I'm biracial, so if and when I do date it would probably be someone of a different race. I grew up in a mostly white area, so most of the people I have been interested in are white. Though now being in a more diverse area, that has changed.


----------



## Darktower776 (Aug 16, 2013)

I've dated outside my race before and I would again in the future.


----------



## rdcapd (May 25, 2014)

Sadly this topic just send me into.a deep depression, like I sad im blackman attracted to.whitemen and I liked them before I learn about different races however gay men I met are just as discrminating as south and hate anyone that doesnt go to gym 24/7 and white. Im date all race races but black men are lowesr type for relationship, get seen as fetish like red heads, leather daddys and so forth anf never more then sexual object.


Just being honest I wish I was a white gay man with equal/ simular stats. Very slim nerdy dork type with a bit of rocker style so I could easily attracted the same instead of this suicidal struggle of not looking like they type of guys that I like. Its vary for black men to have the same likes as I do. 

Based purely of looks I say arbrics, white, middle eastern, other races theb black. Slim to Boney. Alternative creativie style. But mainly white guy fit personally Iike. Its extremely sad that off bat im not their type basic off color off my skin even if we are 98% compatible.

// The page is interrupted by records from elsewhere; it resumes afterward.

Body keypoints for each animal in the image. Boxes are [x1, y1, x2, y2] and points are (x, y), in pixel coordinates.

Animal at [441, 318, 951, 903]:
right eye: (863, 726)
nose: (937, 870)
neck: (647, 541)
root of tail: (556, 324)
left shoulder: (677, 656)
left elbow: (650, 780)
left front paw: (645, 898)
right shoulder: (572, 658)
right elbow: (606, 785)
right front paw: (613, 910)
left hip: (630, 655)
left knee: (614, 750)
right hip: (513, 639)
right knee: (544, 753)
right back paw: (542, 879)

Im not against black men dating blqck me a little


----------



## Bbpuff (Sep 1, 2010)

I'm mixed myself, so is dating someone who is white considered dating within my race if I'm only half white? I'm not entirely sure how that works. Race never really mattered much to me anyways. I'm attracted to whomever.


----------



## Zyriel (May 20, 2011)

Outside of what people consider "race" I'd say a lot of it is cultural or personal values people tend to possess. Socio-economic and such too for many. Beyond the initial stages of flirtation, a lot of people seem to be out of sync with each other. Not on the same page in progression of the relationship to whatever level. As many seem to have expectations and such as to what constitutes a "deeper" relationship or whatever.

In a personal opinion, I think people will be the way they were when they first met. Experiences do tend to change people though, new knowledge, trust or lack of. However, that person you fall in "love" with whomever they may be, call me idealistic, but I doubt that love ever changes. Take for example, if you see a starry eyed person with the most sensitive eyes, that just convey sincerity, the memory will always be there, permanently imprinted. Everything you see in them, the sound of their voice, the way they make you feel, their physical or emotional warmth, and whatever else more intimate. No matter what external circumstances change, whatever initial variables will always probably make people feel a certain way towards each other.

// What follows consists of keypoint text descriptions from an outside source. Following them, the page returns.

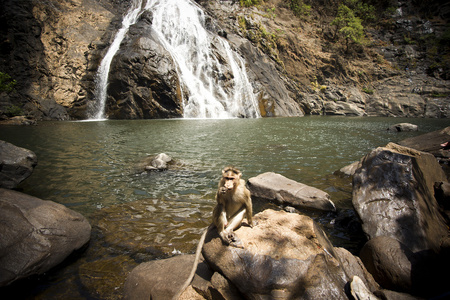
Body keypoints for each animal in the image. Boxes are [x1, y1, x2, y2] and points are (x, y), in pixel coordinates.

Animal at [173, 168, 253, 298]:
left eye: (232, 178)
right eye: (226, 178)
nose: (228, 184)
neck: (232, 189)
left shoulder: (244, 189)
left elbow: (248, 203)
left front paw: (251, 223)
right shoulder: (220, 183)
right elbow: (219, 200)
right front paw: (221, 192)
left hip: (230, 222)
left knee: (242, 209)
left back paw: (229, 231)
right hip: (217, 220)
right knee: (220, 207)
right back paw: (222, 232)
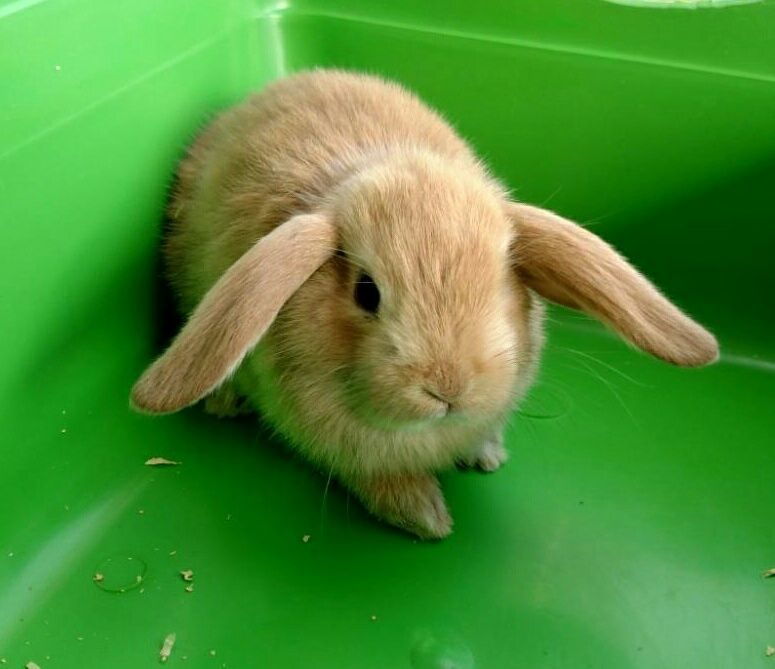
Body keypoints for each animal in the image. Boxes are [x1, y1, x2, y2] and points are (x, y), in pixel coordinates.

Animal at [131, 69, 718, 539]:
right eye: (366, 291)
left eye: (499, 278)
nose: (448, 388)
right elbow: (381, 481)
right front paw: (429, 520)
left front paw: (487, 456)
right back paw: (223, 401)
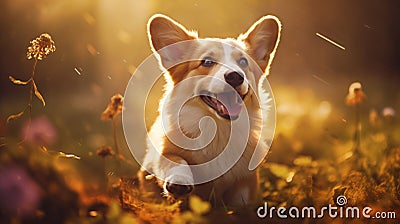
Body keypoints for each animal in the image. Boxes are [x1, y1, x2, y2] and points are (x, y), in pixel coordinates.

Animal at [138, 14, 282, 206]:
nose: (235, 76)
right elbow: (175, 161)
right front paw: (179, 181)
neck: (218, 130)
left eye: (243, 62)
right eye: (207, 62)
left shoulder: (246, 182)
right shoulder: (162, 153)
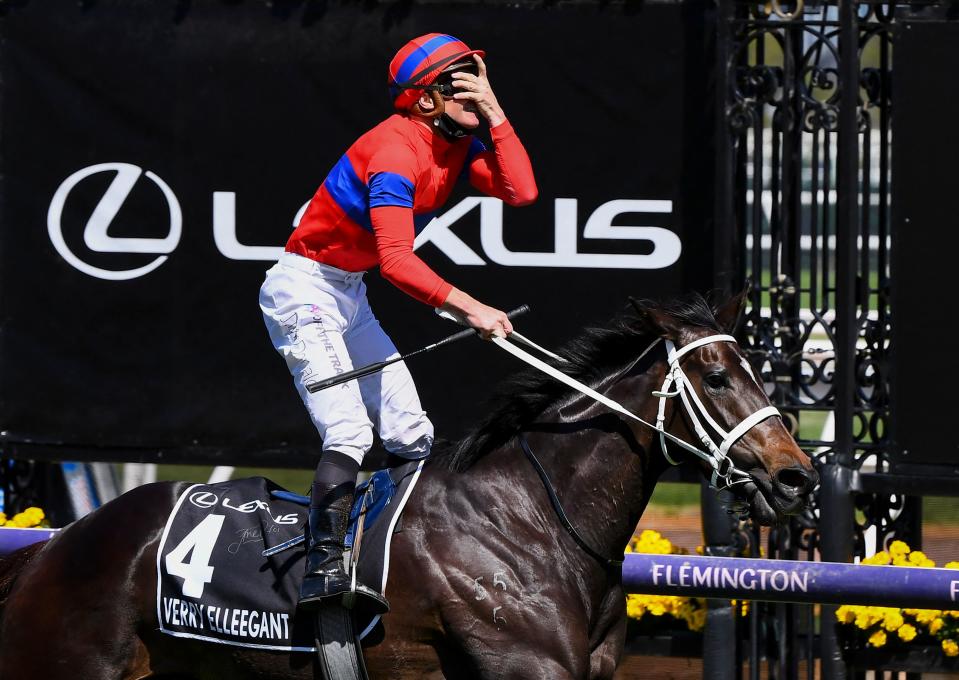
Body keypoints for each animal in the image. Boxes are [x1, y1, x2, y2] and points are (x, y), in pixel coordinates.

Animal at [0, 294, 816, 680]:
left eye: (755, 369)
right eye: (715, 377)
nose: (795, 476)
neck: (533, 518)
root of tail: (52, 550)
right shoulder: (525, 665)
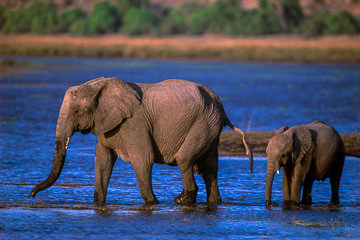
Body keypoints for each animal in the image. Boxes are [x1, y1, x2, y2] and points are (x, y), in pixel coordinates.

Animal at [28, 78, 253, 207]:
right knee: (209, 168)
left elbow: (142, 159)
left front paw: (153, 203)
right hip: (210, 127)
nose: (31, 195)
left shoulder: (134, 123)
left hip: (203, 123)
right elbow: (102, 161)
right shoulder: (106, 123)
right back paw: (214, 202)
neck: (98, 86)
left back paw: (180, 200)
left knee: (184, 159)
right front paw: (98, 203)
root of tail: (221, 105)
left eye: (76, 111)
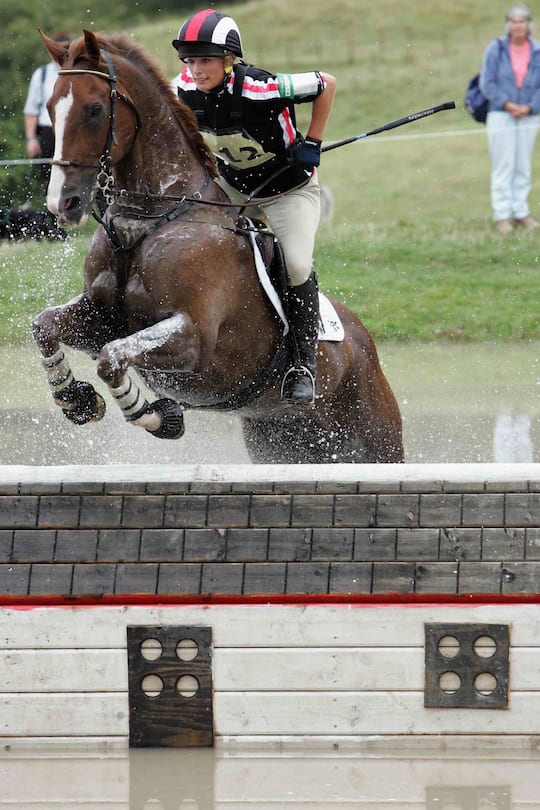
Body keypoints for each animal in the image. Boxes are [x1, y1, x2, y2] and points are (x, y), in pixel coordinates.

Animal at [32, 29, 404, 464]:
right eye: (51, 107)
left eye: (93, 109)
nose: (63, 203)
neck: (153, 216)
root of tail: (365, 343)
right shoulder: (99, 317)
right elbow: (45, 326)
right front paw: (77, 400)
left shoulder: (194, 339)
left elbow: (113, 357)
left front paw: (161, 417)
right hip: (280, 441)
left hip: (377, 441)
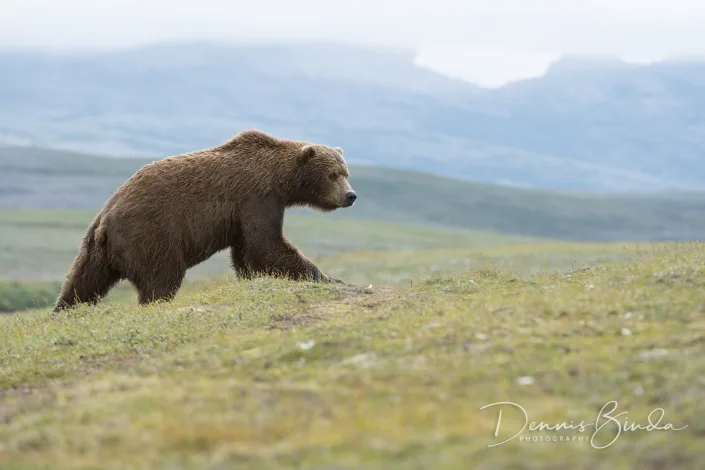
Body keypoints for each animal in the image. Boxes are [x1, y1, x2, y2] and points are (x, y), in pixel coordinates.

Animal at [52, 129, 357, 312]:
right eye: (332, 174)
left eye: (346, 172)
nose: (351, 195)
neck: (279, 178)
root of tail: (106, 219)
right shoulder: (256, 198)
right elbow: (266, 244)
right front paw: (327, 277)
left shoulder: (242, 215)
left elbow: (247, 253)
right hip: (150, 234)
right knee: (162, 277)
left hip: (94, 247)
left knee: (81, 283)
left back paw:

A lot of people tend to just get caught up in the more physical aspects and never really develop an authentic emotional connection I think (if it wasn't there in the first place), or mental one to keep the relationship "alive" or "constant" through open lines of communication so experiences are somewhat shared or relatable to each other. So the relationship never really "develops" into anything more, what many probably desire, whether they consciously know it or not.


----------



## Joe (May 18, 2010)

i want a hot asian catgrillfriend


----------



## Cuban FL Cracker (Jul 22, 2014)

Stick with your own kind.


----------